Our guest, Hunter Lawler, has an incredible story where he blazed his own path and then left breadcrumbs so me, Ashley, and you can follow in his footsteps. Hunter has an incredible story where he started off dropping out of college to start a business, put that money into a double-wide … Yes, double-wide mobile home right out of the bayous of Louisiana, scaled that into a portfolio of 15 properties, got into self-storage, and did a whole bunch of other stuff all while working a W-2 job. I love this story, I love the example that’s being set, and I love today’s podcast. Ashley, welcome to the show. What are some things that people should keep an eye out for that really crushed it in today’s show?

Ashley:
Well, thank you so much for having me as your co-host. I know that you personally selected me and it is very much appreciated. With Hunter, first of all, I got to say you are a very vivid storyteller. I’m more to the facts. And I’m just going to say that we are having two master classes today, and one is going to be on screening a tenant and the other one is going to be on sheriff sale. David and I don’t have any experience in this so this was a whole learning process for us too.

David:
Absolutely. You get a ton of information at a very fast clip in an incredibly entertaining fashion. All right, let’s bring him in. Hunter Lawler, welcome to the BiggerPockets Podcast, how are you today?

Hunter:
Doing well, David, thanks for having me.

David:
First off, your name sounds like you should be in the WWE. Has anyone ever told you that you sound like a professional wrestler?

Hunter:
No, but the last name usually triggers it quite a bit.

David:
And the first name. Like you’re hunting and you’re a Lawler, you’re made for this. But that’s not what you do, you’re actually a real estate investor with an incredible story. So why don’t you start off letting us know how you got started in work and in real estate?

Hunter:
I really can’t talk about my real estate journey without giving credit to a side hustle that I started while I was in college. I was working Monday, Wednesday, Friday for a family-owned construction company and going to school on Tuesdays and Thursdays. And I could see the writing on the wall very early on that I would need another source of income to keep up with a high cost of living so I started thinking of ways to make some extra money. And I thought everybody in Louisiana likes crawfish so I decided to open up a crawfish business, bought a catering trailer from a guy in my hometown. The crawfish business ended up being very successful. It got to the point where I got so busy with the crawfish that I started failing in college because I couldn’t go to class.

· · · ·

* [What you will do]
Pick up the podcast transcript with Hunter Lawler after its final sentence and carry it forward. The lines that come next are separate material, unrelated to the podcast transcript.

Saved entries
· · · ·

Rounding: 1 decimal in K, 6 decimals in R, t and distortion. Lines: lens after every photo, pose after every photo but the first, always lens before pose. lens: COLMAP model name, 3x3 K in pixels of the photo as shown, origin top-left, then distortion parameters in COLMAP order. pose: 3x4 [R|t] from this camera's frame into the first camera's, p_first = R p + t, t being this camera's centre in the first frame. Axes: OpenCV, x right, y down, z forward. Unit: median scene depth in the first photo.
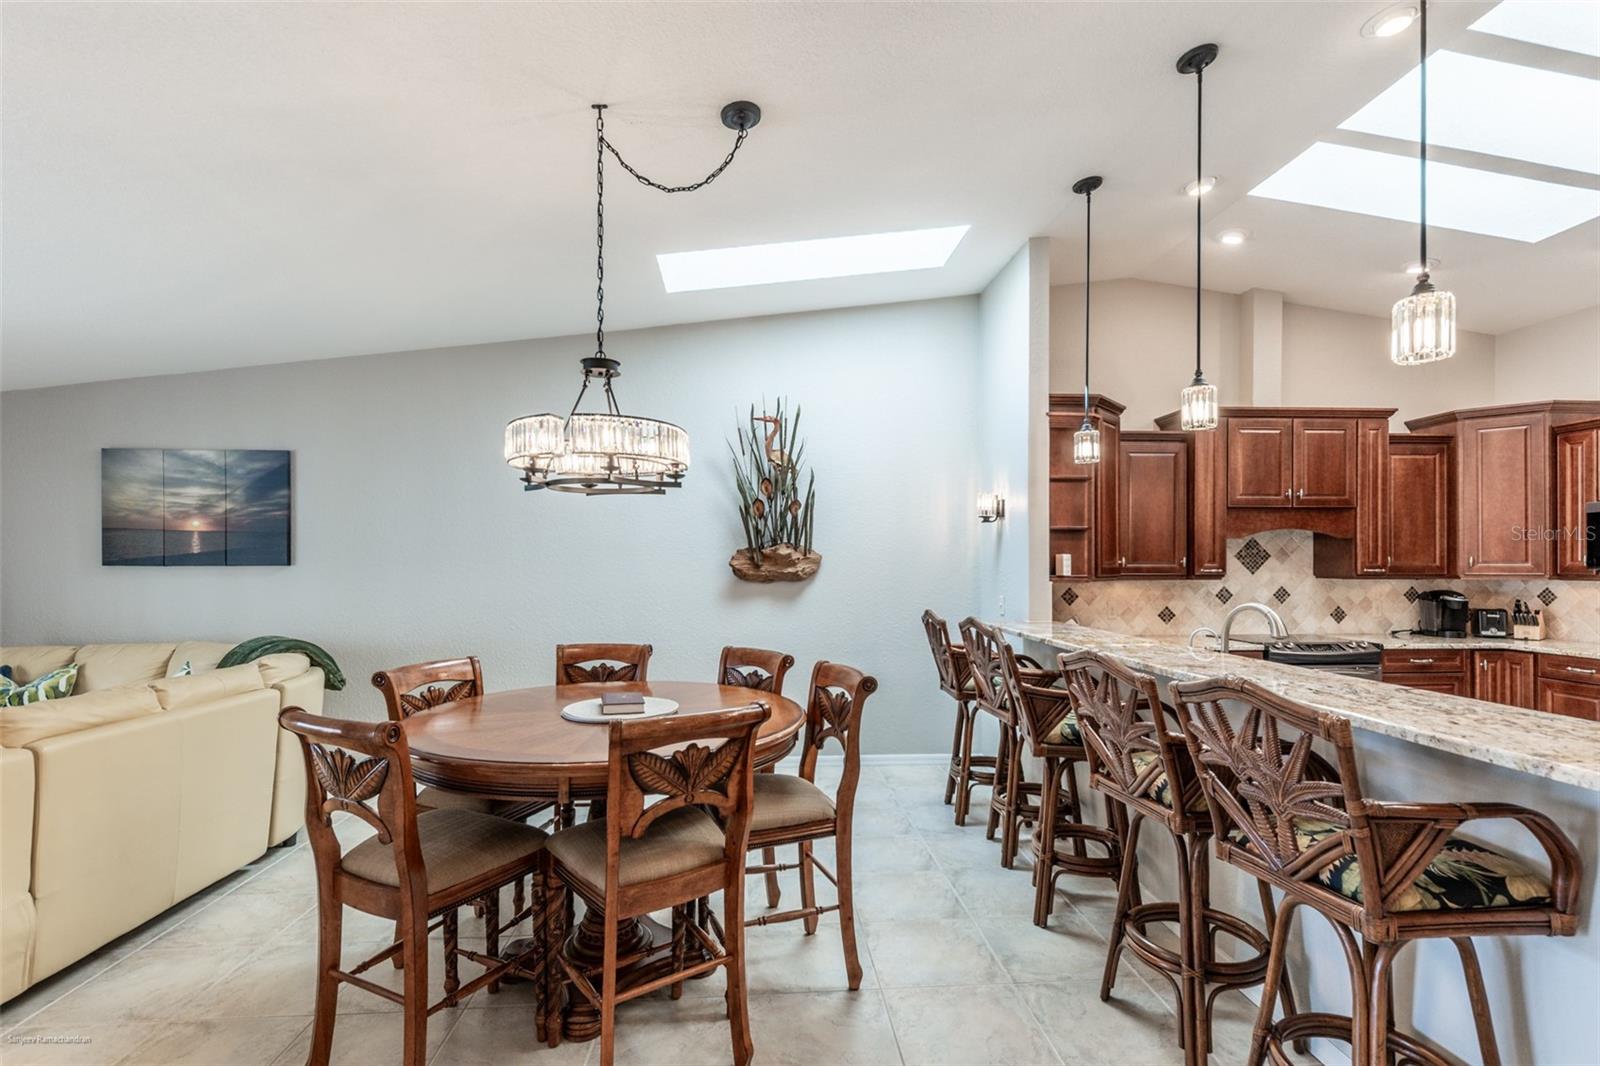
lens RADIAL K [[735.7, 0, 799.9], [0, 735.7, 564.2], [0, 0, 1]] dist [0.000134, -0.000001]
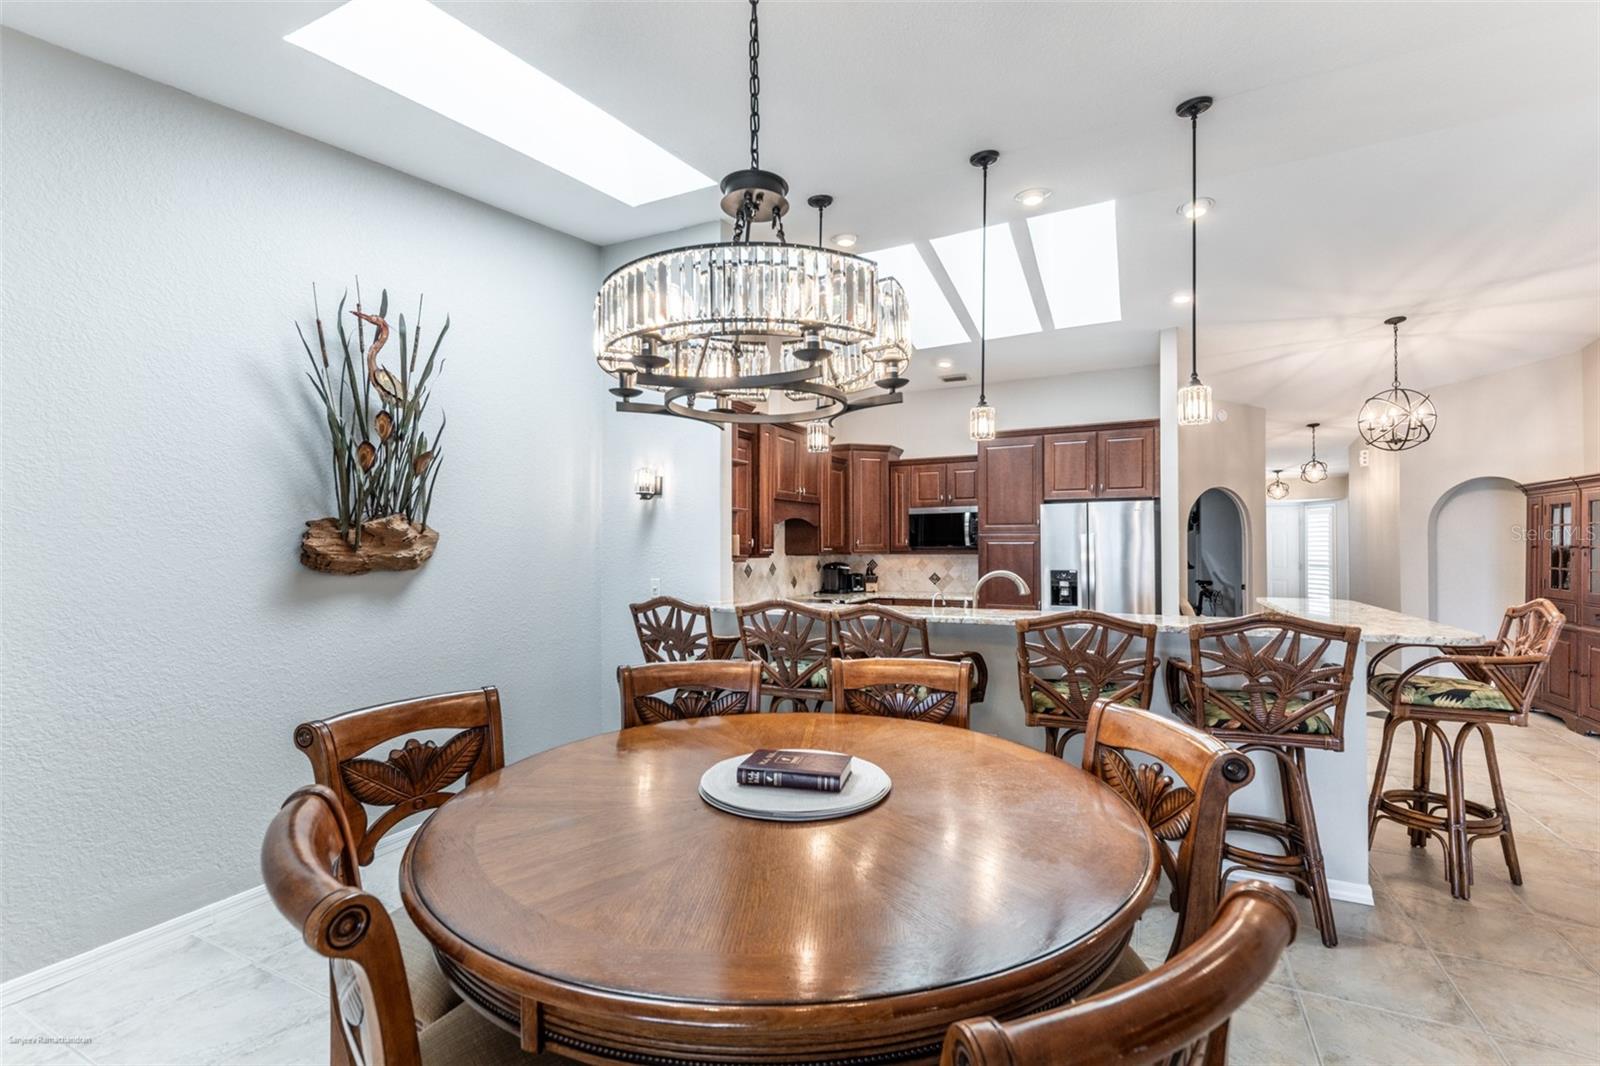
lens RADIAL K [[687.4, 0, 806.8], [0, 687.4, 544.2], [0, 0, 1]] dist [0.026437, -0.011967]
pose [[0.505796, 0.000843, 0.862653, -0.388952], [0.002585, 0.999994, -0.002493, 0.001954], [-0.862649, 0.003490, 0.505790, 0.378837]]
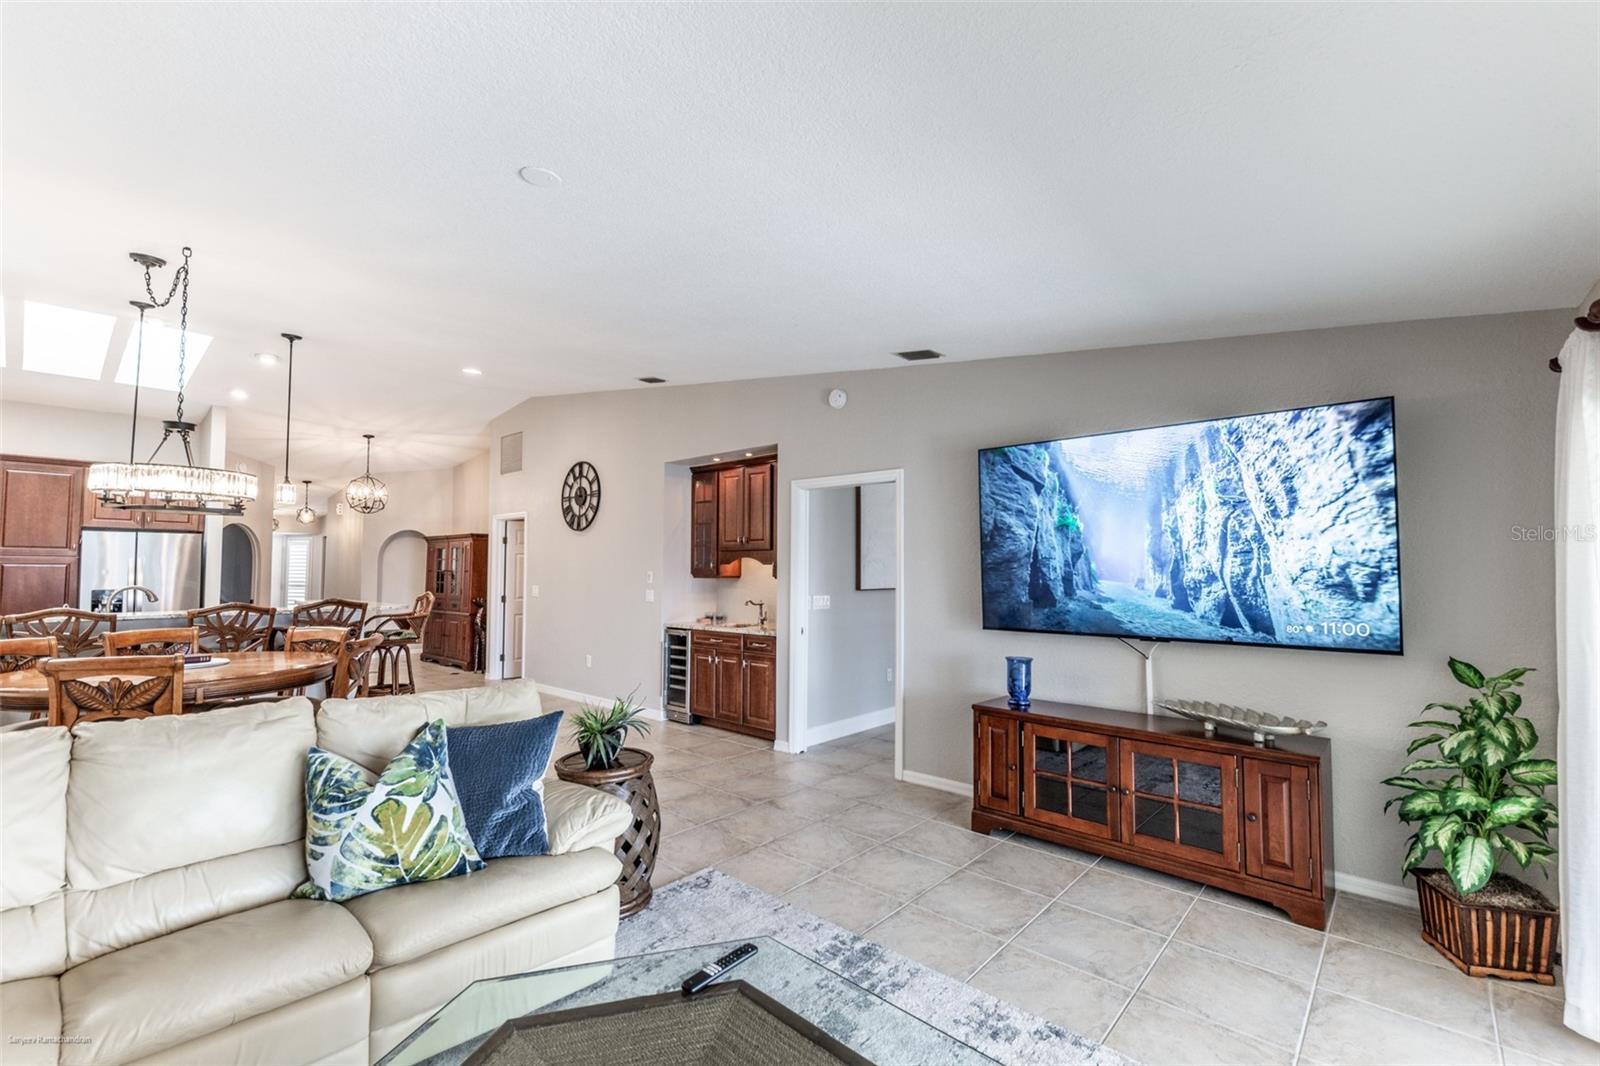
lens RADIAL K [[679.0, 0, 818.4], [0, 679.0, 540.9], [0, 0, 1]] dist [-0.008192, -0.000466]
pose [[-0.710683, 0.029271, 0.702904, -1.124444], [-0.003407, 0.998979, -0.045046, 0.003487], [-0.703505, -0.034408, -0.709857, 0.570915]]
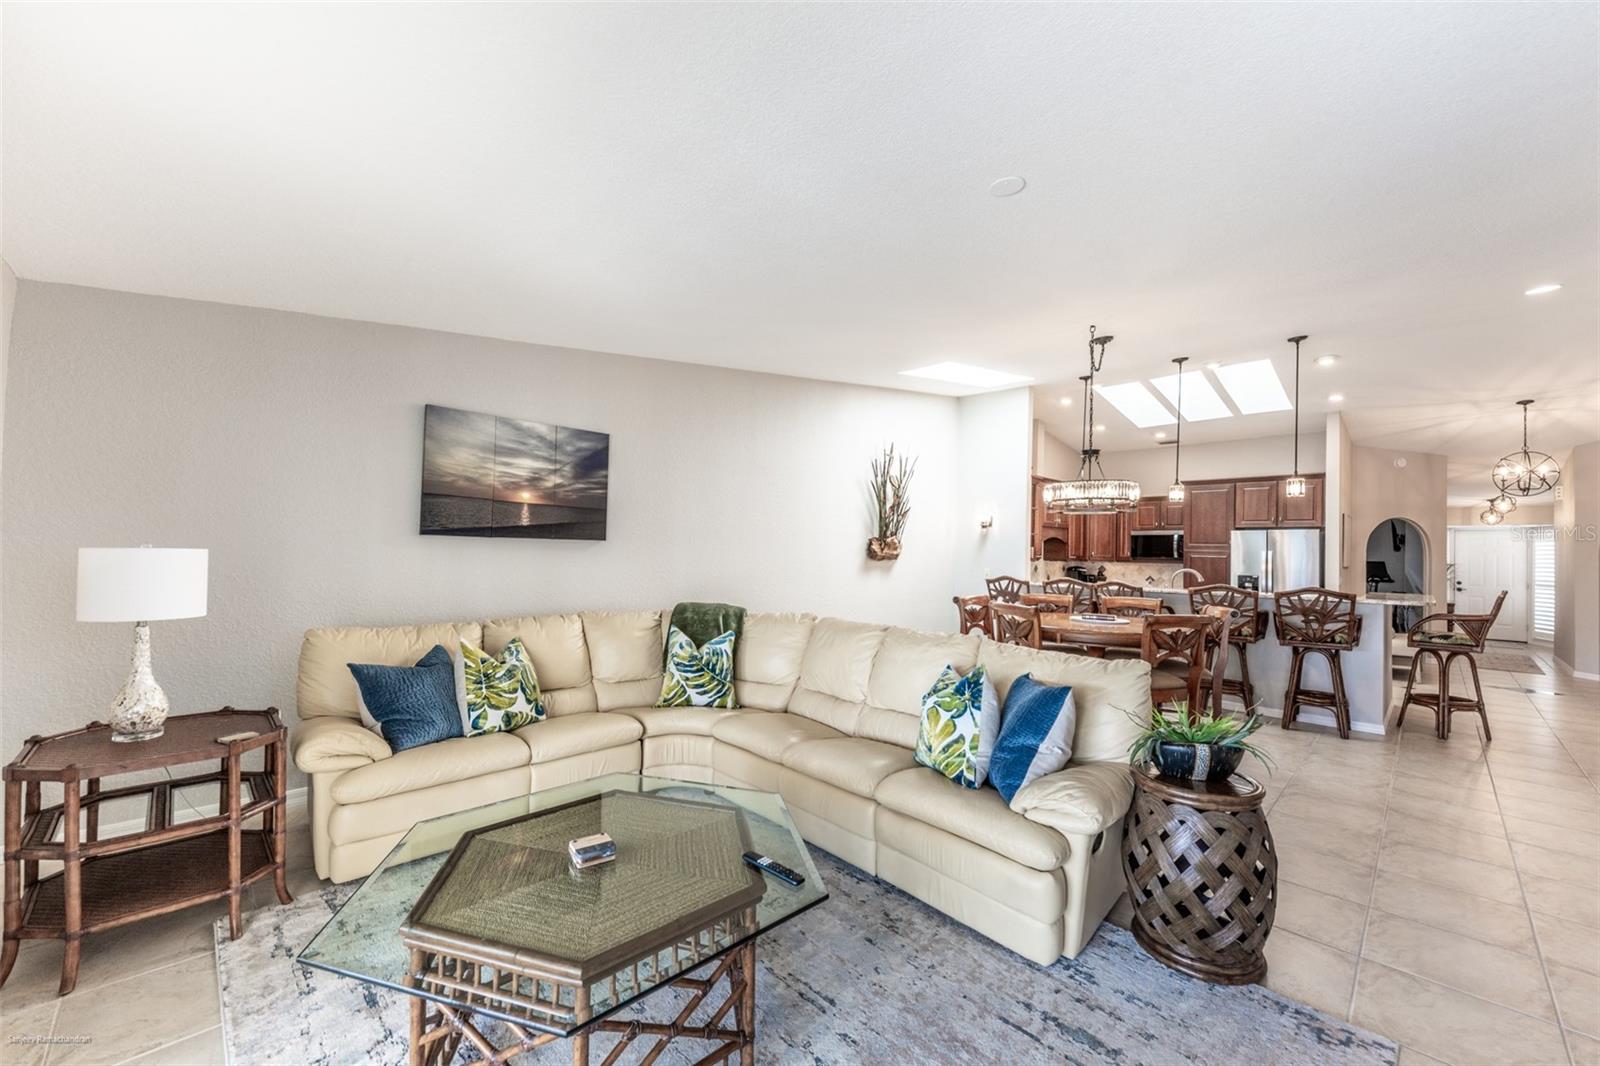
lens RADIAL K [[619.1, 0, 806.8], [0, 619.1, 543.5], [0, 0, 1]] dist [0.009806, -0.006248]
pose [[0.754795, 0.026678, 0.655418, -1.081251], [-0.022772, 0.999636, -0.014464, 0.012875], [-0.655565, -0.004008, 0.755128, 0.120260]]
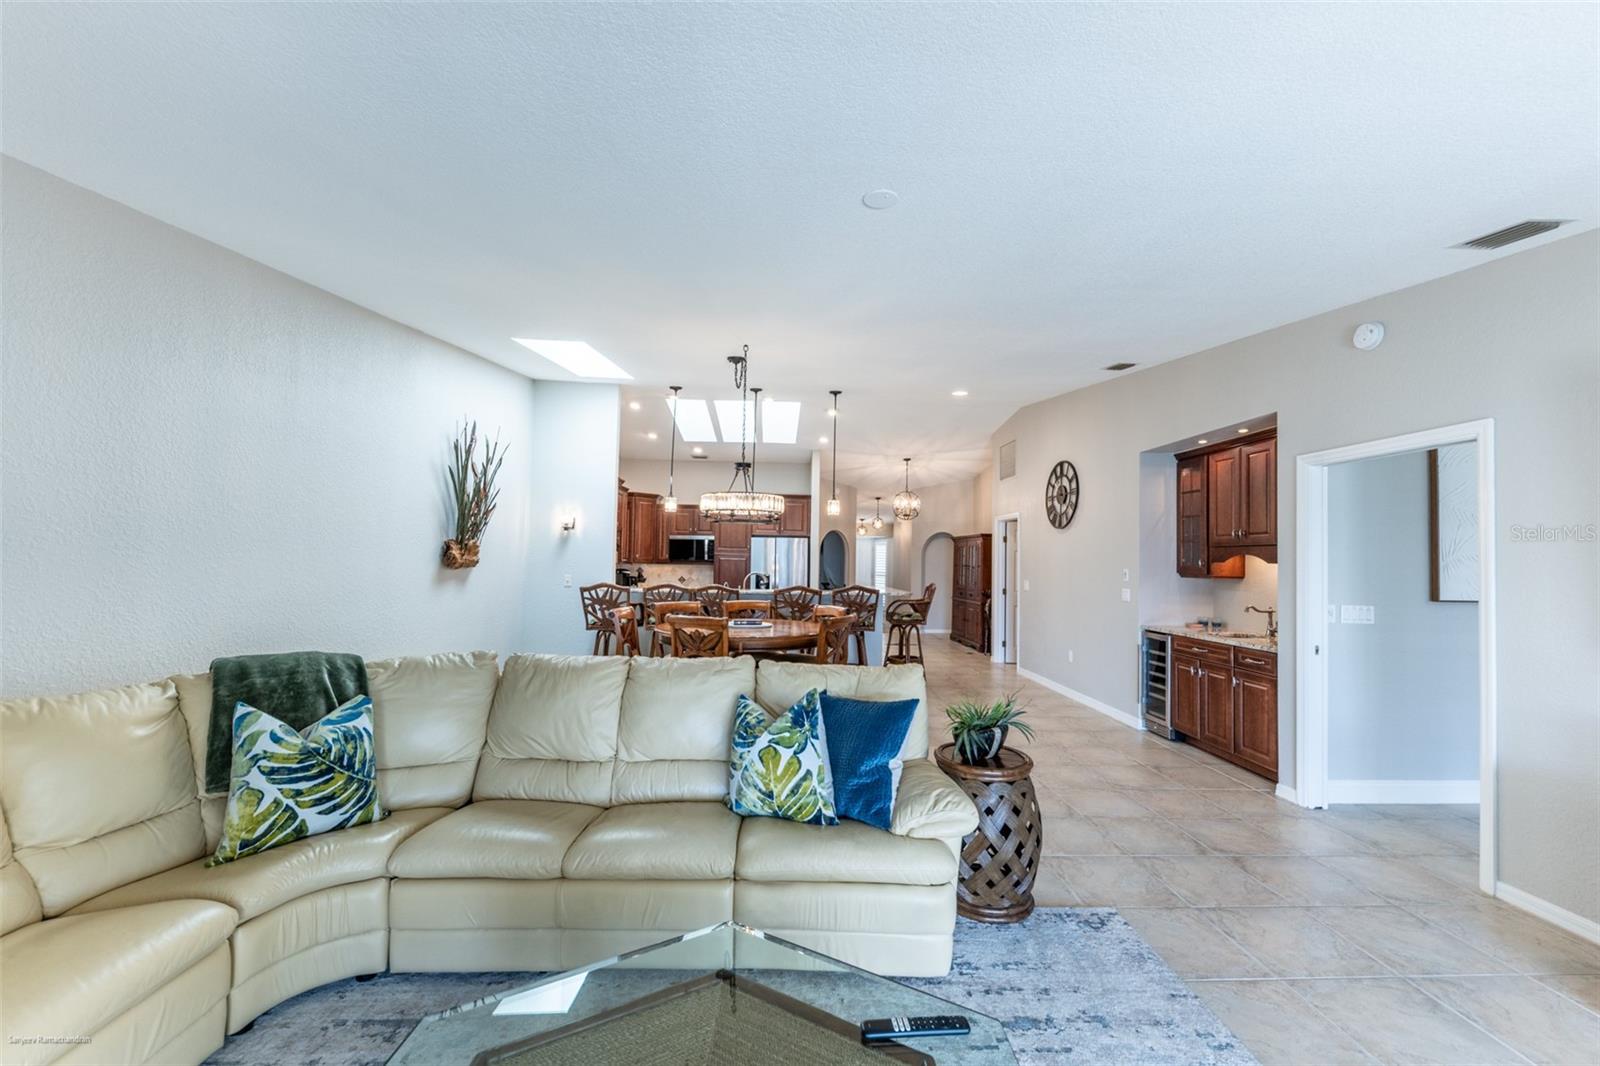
lens RADIAL K [[619.1, 0, 806.8], [0, 619.1, 543.5], [0, 0, 1]] dist [0.009806, -0.006248]
pose [[0.024405, 0.029773, 0.999259, -1.120372], [-0.019639, 0.999378, -0.029297, 0.002343], [-0.999509, -0.018910, 0.024974, 0.418385]]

· · · ·

* [Task answer]
A little side story with that. One day I was walking in to take an exam, it was about 9:00 AM, and I got a call from one of my best customers and he says, “Hey, Hunter, can you bring 400 pounds of crawfish and have them ready on an oilfield location by 4:00 PM?” And I was like oh man, that sounds like a good job. And in my head I was thinking, I can make $2,000 off this job, profit. But at the same time, I was walking in and taking an exam. And I was like man, if I miss this test I fail this class. Needless to say, I took the $2,000 and went and fired up the pot. As I was driving to this job I was weighing out did I make the right decision. I could either make this $2,000 and fail this test or pass the test and lose this customer. I had learned more in the two to three months of owning my own business than two years of college had taught me.
I don’t want the listener to take away like hey, you need to drop out of college and go make $35,000 a year selling crawfish. What I do want you to take away is knowing that experience is a way better teacher than the classroom. Whenever I bought that trailer it was December and I knew that I had to be up and running by February. Due to that pressure of pulling the trigger … Keep in mind I knew nothing about cooking crawfish at this point, I knew nothing about running a business. I didn’t know what an LLC was, I didn’t know what type of insurance I needed. But because I pulled the trigger on it it forced me to get creative and figure out what the next steps were in order to make it successful.

David:
I got to say, you’re sounding like the backstory of a WWE wrestler being from Louisiana selling crawfish.

Ashley:
Well, we haven’t even got to the end of the story. Maybe he ends the episode with he actually is a WWE wrestler.

Hunter:
That’s a side note. Absolutely. Well, no, if you saw my stature you’d be like oh, that little guy’s not in the WWE.

David:
So you were in the position where you had to decide am I going to stick with school or am I going to start a business? Ultimately, you followed the money and the education experience that comes from that. What ended up happening with school? Did you retake that class or did you drop out?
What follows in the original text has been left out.